Task details - Edit the listing lines that begin at the line containing "Nützliche Links" and end after the line containing "Datenschutzrichtlinie". Give back only those lines, with "Top-Angebote" replaced by "Sonderangebote" and everything else left as it is.

(Dataset entries)
--------------------

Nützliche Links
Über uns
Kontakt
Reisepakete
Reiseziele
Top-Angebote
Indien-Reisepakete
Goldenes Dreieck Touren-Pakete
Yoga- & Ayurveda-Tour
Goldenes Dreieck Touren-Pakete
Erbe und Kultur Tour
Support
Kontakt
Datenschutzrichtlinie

--------------------

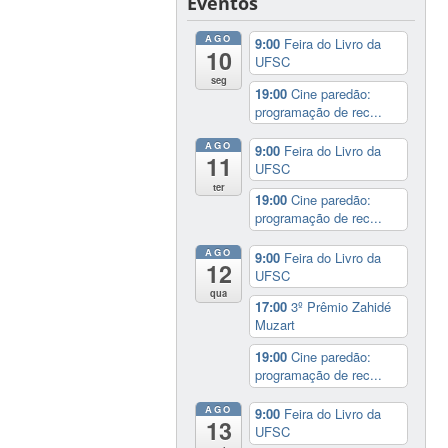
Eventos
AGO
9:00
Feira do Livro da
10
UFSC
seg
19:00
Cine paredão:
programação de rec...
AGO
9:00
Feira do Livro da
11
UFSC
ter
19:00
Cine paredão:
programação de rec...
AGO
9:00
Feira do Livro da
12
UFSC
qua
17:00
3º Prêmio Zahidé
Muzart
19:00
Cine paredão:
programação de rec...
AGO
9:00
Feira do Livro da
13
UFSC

--------------------

Result of this exercise -
Nützliche Links
Über uns
Kontakt
Reisepakete
Reiseziele
Sonderangebote
Indien-Reisepakete
Goldenes Dreieck Touren-Pakete
Yoga- & Ayurveda-Tour
Goldenes Dreieck Touren-Pakete
Erbe und Kultur Tour
Support
Kontakt
Datenschutzrichtlinie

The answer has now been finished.